- Mile 12 tragedy in Lagos highlights need to phase out ‘okada’ and foster ethnic peace and harmony
March 1, 2016 was a day many residents of the Agiliti area of Mile 12 in Lagos would continue to remember for a long time. It was a day that another senseless clash erupted there, after a commercial motorcyclist knocked down a woman. His refusal to take the woman to hospital led to the bloody clash in which lives were lost even as properties were destroyed. Policemen and soldiers eventually restored law and order while the state government promptly shut down the Mile 12 Market.
‘Okada’ riders knock down pedestrians daily, not only in Lagos, but in many other places where they are still tolerated. But the Agiliti incident was not seen as one of those impunities of the ubiquitous ‘okada’ riders obviously because of the ethnic dimension that it took. The ‘okada’ rider is Hausa while his victim is Yoruba. Still, so what? After all, Hausas and Yorubas are living harmoniously in other parts of the state.
The answer to the question of what was special in the Agiliti incident to warrant the clashes that followed could therefore be found in the fact that both ethnic groups had barely been tolerating one another. The clashes therefore would look more as opportunistic riots; a symptom of existing tensions among the two ethnic nationalities.
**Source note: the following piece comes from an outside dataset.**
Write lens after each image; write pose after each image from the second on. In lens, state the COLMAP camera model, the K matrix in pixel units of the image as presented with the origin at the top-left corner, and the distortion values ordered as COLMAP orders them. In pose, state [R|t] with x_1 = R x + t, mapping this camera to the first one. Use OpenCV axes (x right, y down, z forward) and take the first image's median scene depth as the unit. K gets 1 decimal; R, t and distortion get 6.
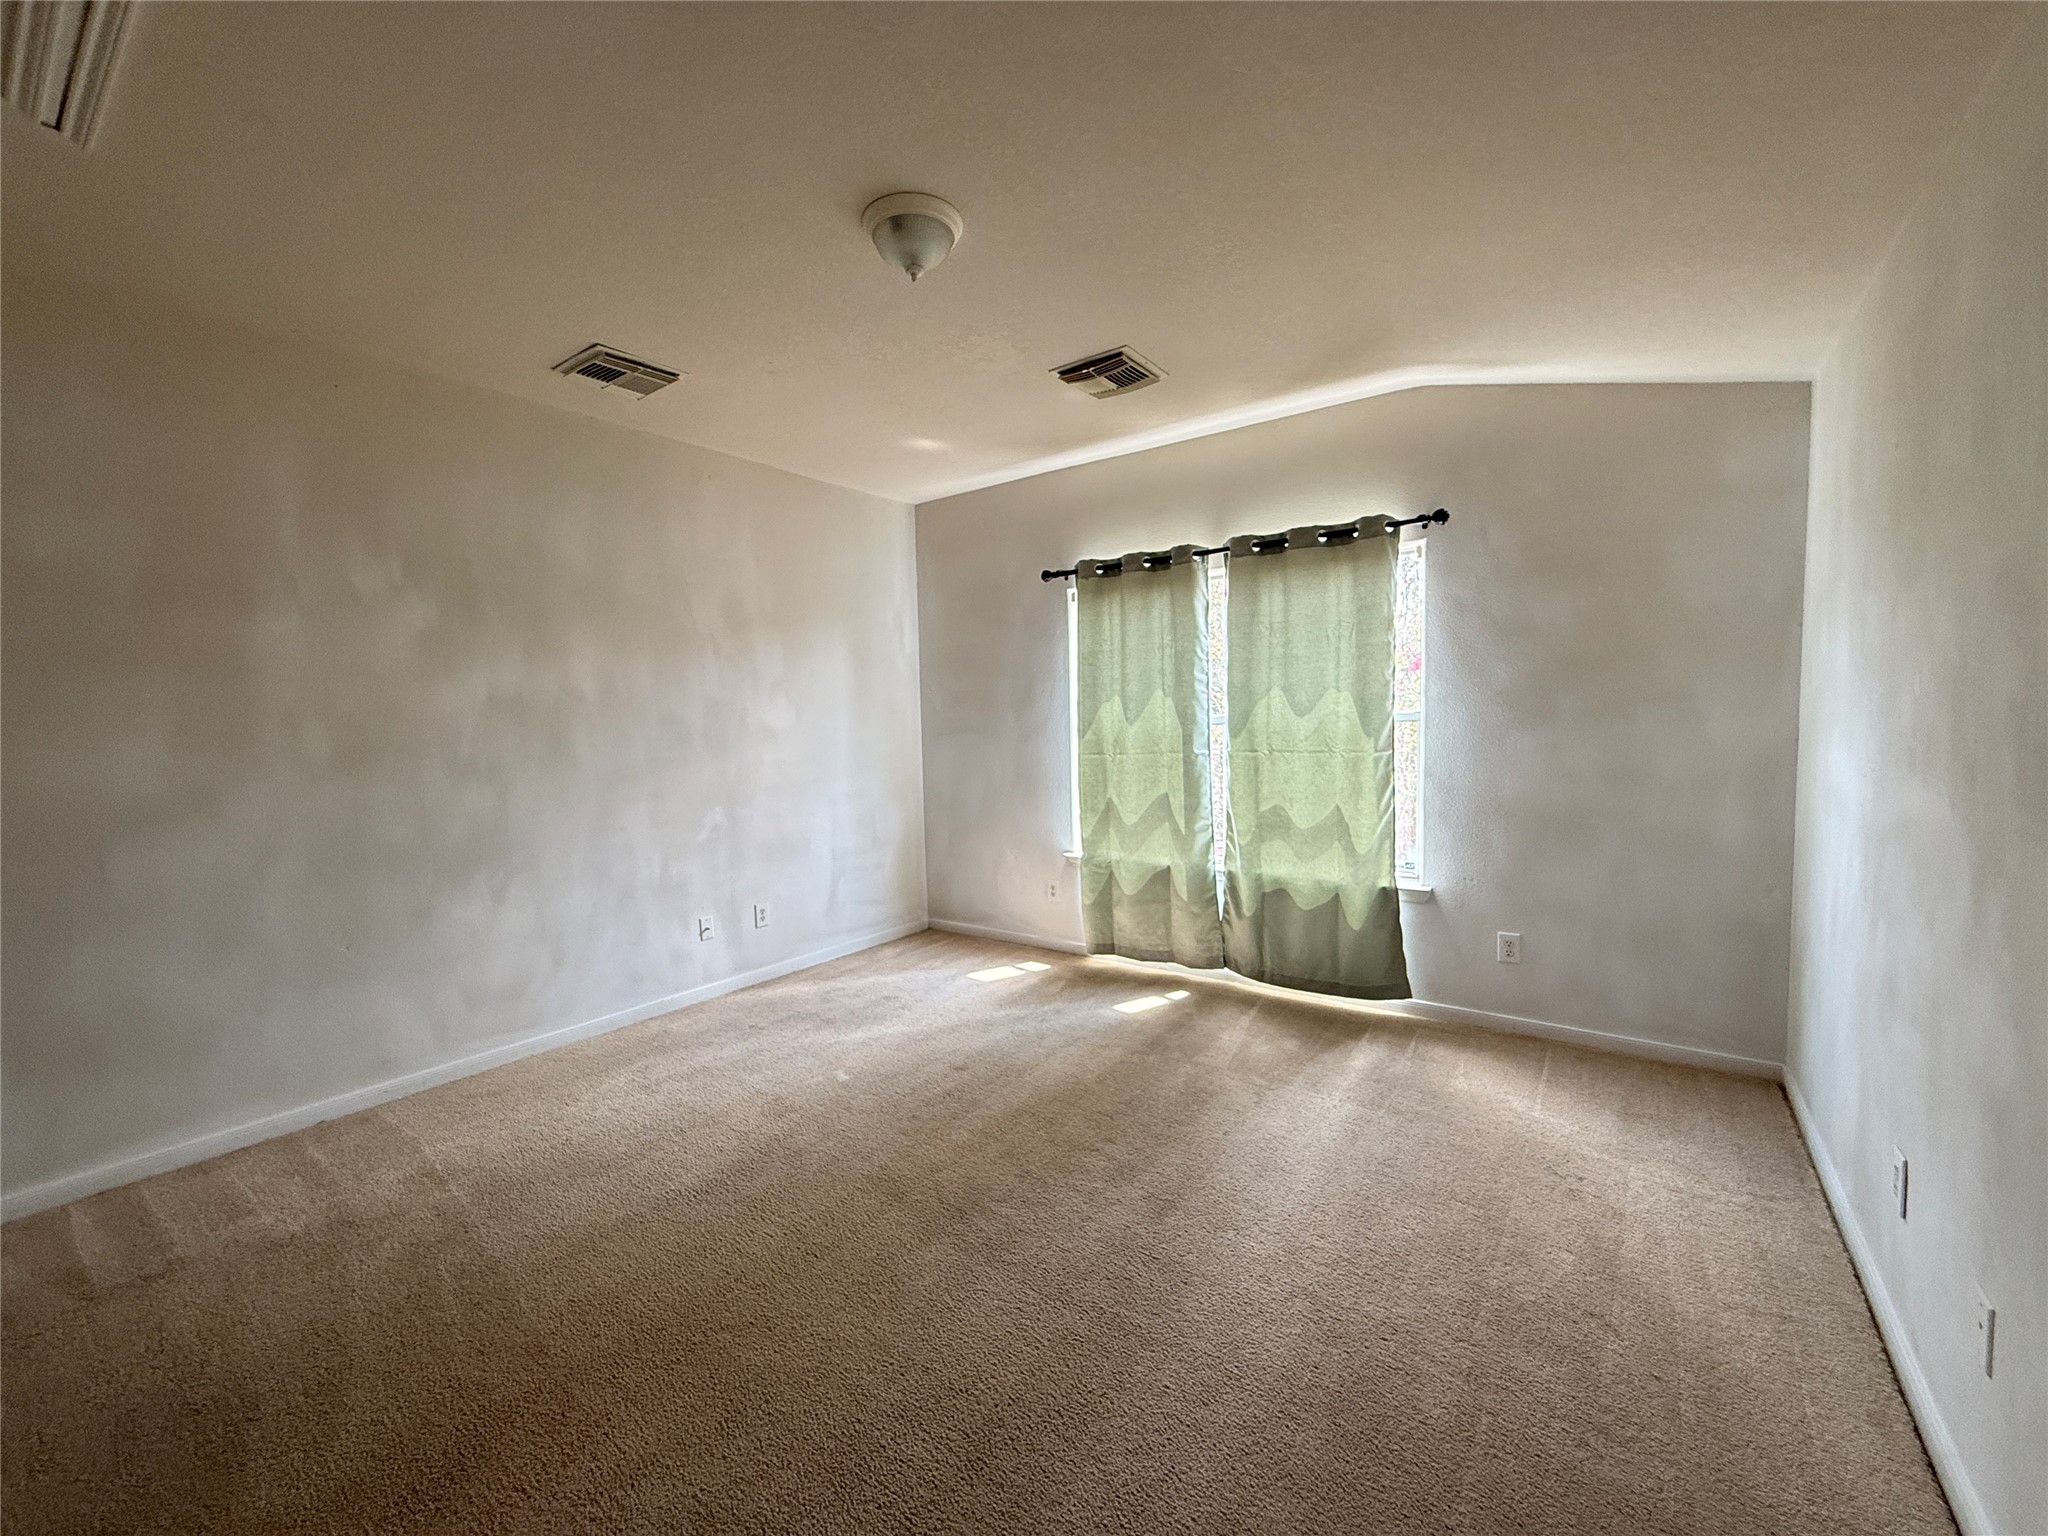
lens RADIAL K [[816.1, 0, 1017.9], [0, 816.1, 772.6], [0, 0, 1]] dist [0.000521, 0.000116]
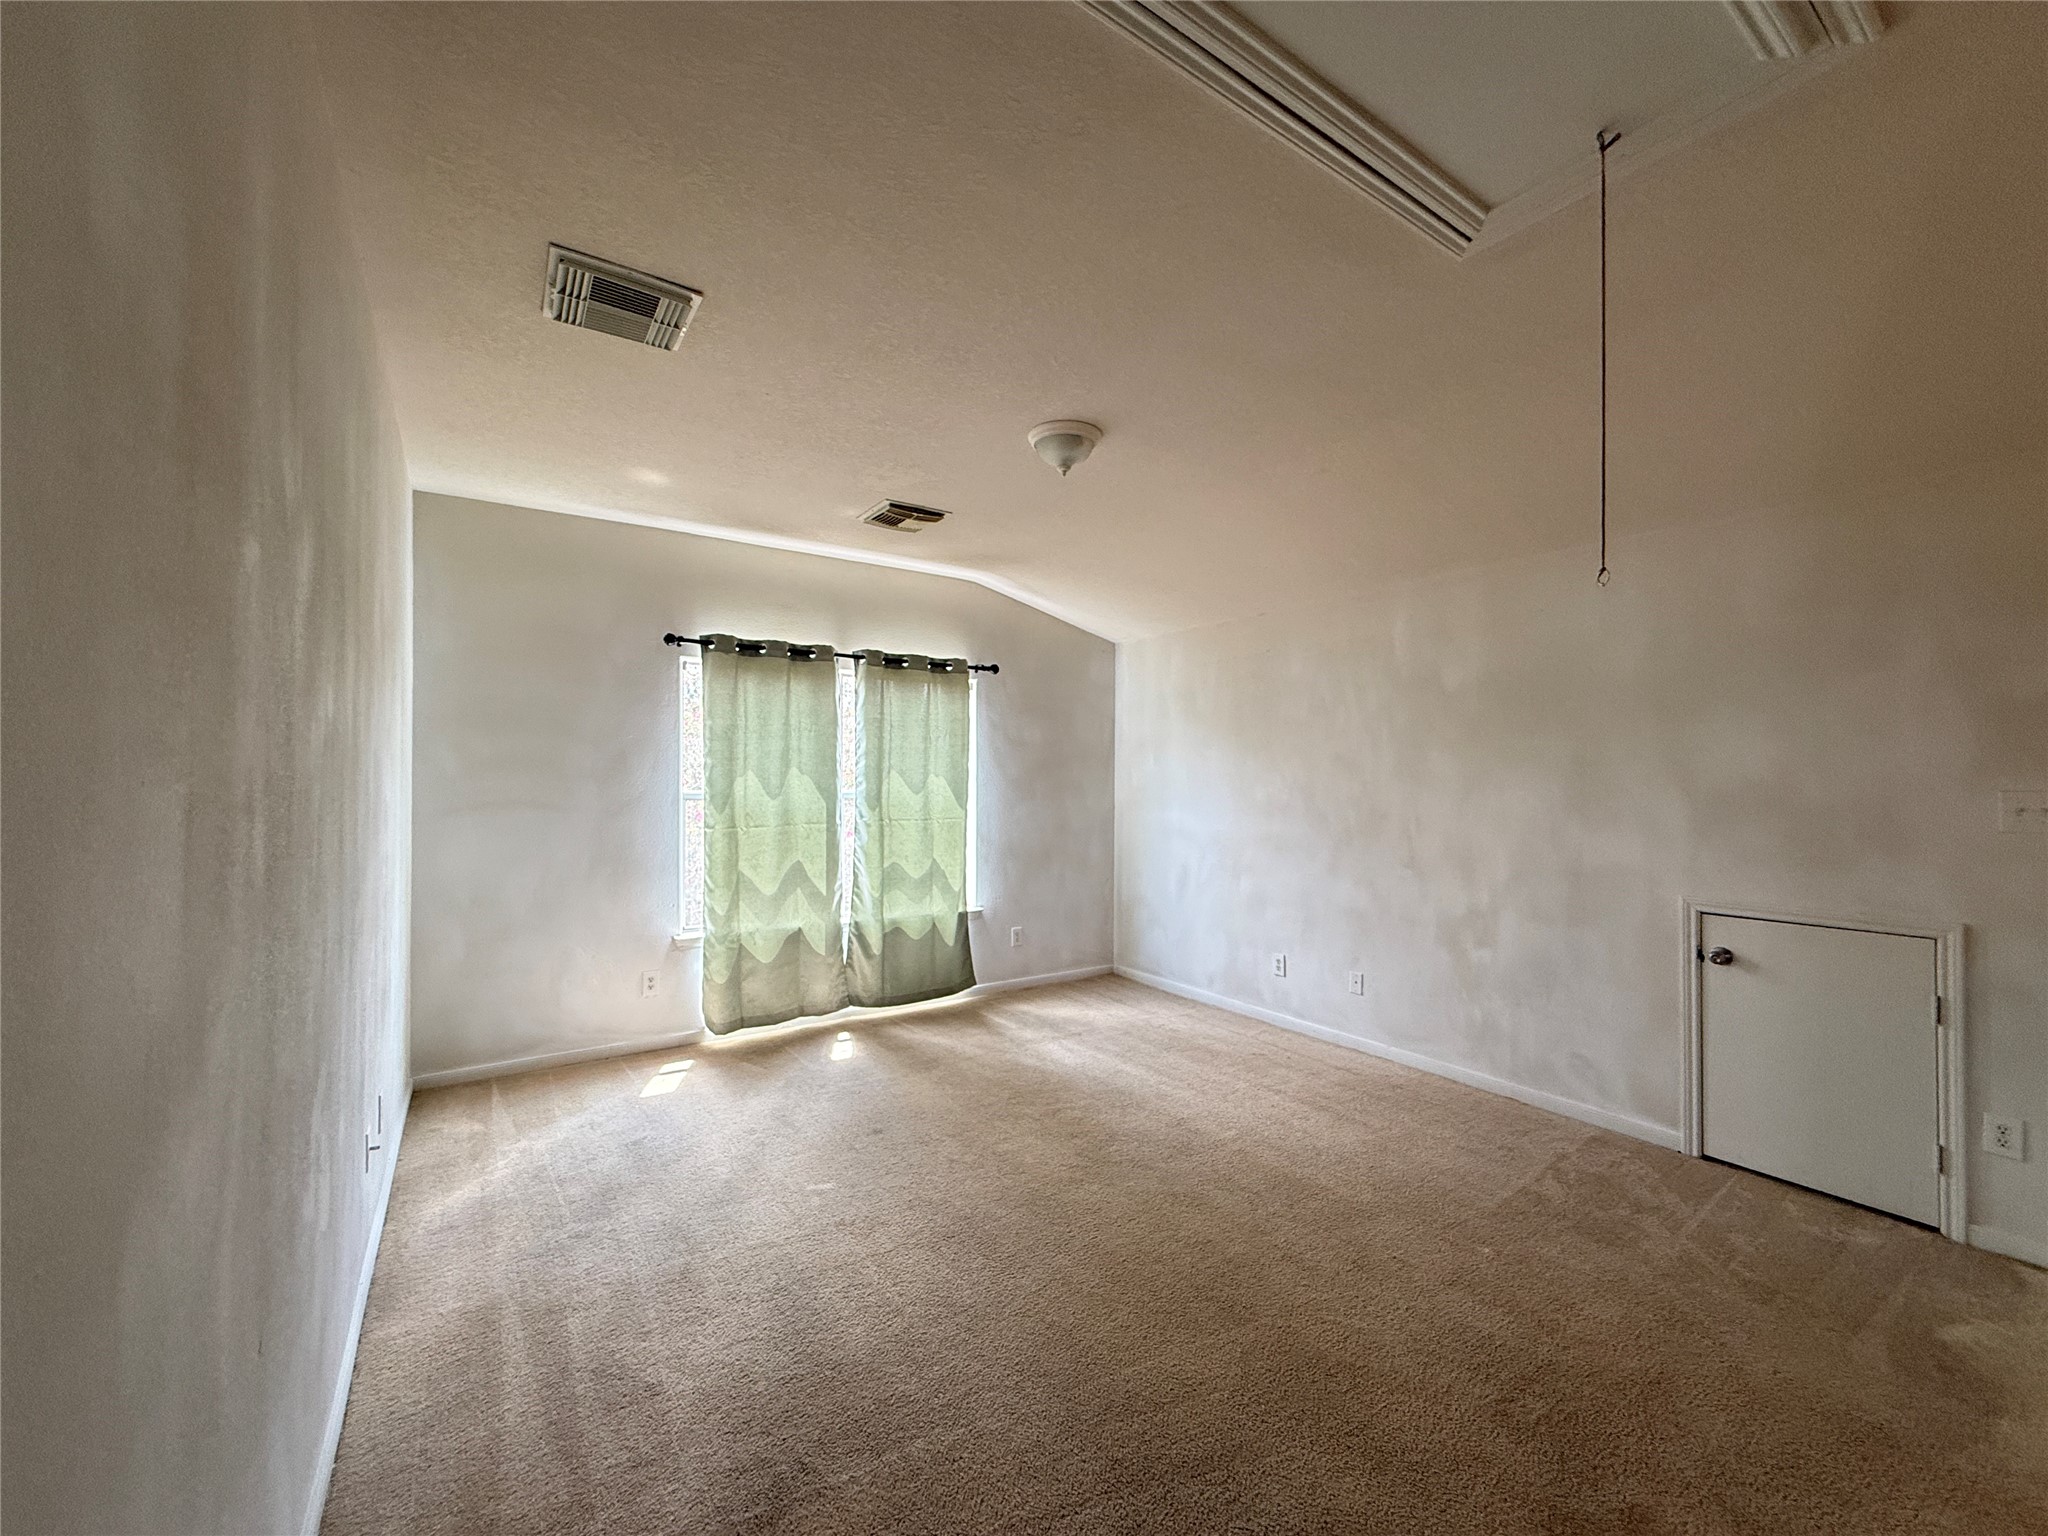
lens RADIAL K [[816.1, 0, 1017.9], [0, 816.1, 772.6], [0, 0, 1]] dist [0.000521, 0.000116]
pose [[0.346178, 0.031126, 0.937652, -0.783655], [0.047701, 0.997573, -0.050726, -0.024877], [-0.936955, 0.062288, 0.343853, 0.353020]]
This puts the ball (of settlement) right in the court of the ethnic leaders in the area. The crisis is an indictment on their ability to foster cordial relations among the people. In any human relationships, there would always be disagreements. But these do not necessarily have to snowball into violent clashes. This is why we call on the various ethnic heads to initiate programmes that would foster unity among the tribes. They could arrange periodic meetings where they thrash out issues of mutual concern; organise get-together parties, cultural shows, etc. to let off some steam. If they had been doing things like these, the pent-up anger that led to the three-day clashes in Agiliti would have been avoided. This goes for all other places where we have such ethnic diversities in the state. The government must also take proactive measures to ensure that we do not have serious security issues in these areas.
But we cannot put the sad event behind us without returning to the remote cause. The incident has thrown up the continued desirability or otherwise of commercial motorcycle riders on Lagos roads. About four years ago, the immediate past administration in the state barred ‘okada’ from plying some roads. Crime rate in the state dropped significantly and the National Orthopaedic Hospital, Igbobi, Lagos, which used to have an ‘okada’ ward also confirmed that there was a decrease in the number of casualties of ‘okada’ accidents.
Because of their penchant for impunity, the ‘okada’ riders have returned to some of the roads where they are barred. It has become increasingly clear that most of them have no regard for the law; they ride against traffic as in the present case, disobey traffic lights, carry more than one passenger and hardly wear safety helmets, etc. If they have issues with other motorists on the road, they display an uncommon camaraderie, rally round their own, notwithstanding whether he is the one at fault. Crimes associated with ‘okada’ riders have continued on the upswing, not to talk of the security implications, especially given that many of those plying the trade are not Nigerians. Above all, it is not a fit and proper transportation mode befitting the status of a mega city like Lagos.
Perhaps it is high time the state government began to think of a complete ban on ‘okada’. A time there was when many Lagosians heard of ‘okada’ in other places but never imagined it would ever be an issue in Lagos. But now that it has, banning it would only lead to people trekking some reasonable distance, which is also good for their health.
It also would not be a bad idea if the Mile 12 Market is relocated. It has out- lived its usefulness in its present location even as it constitutes a major impediment to free flow of traffic.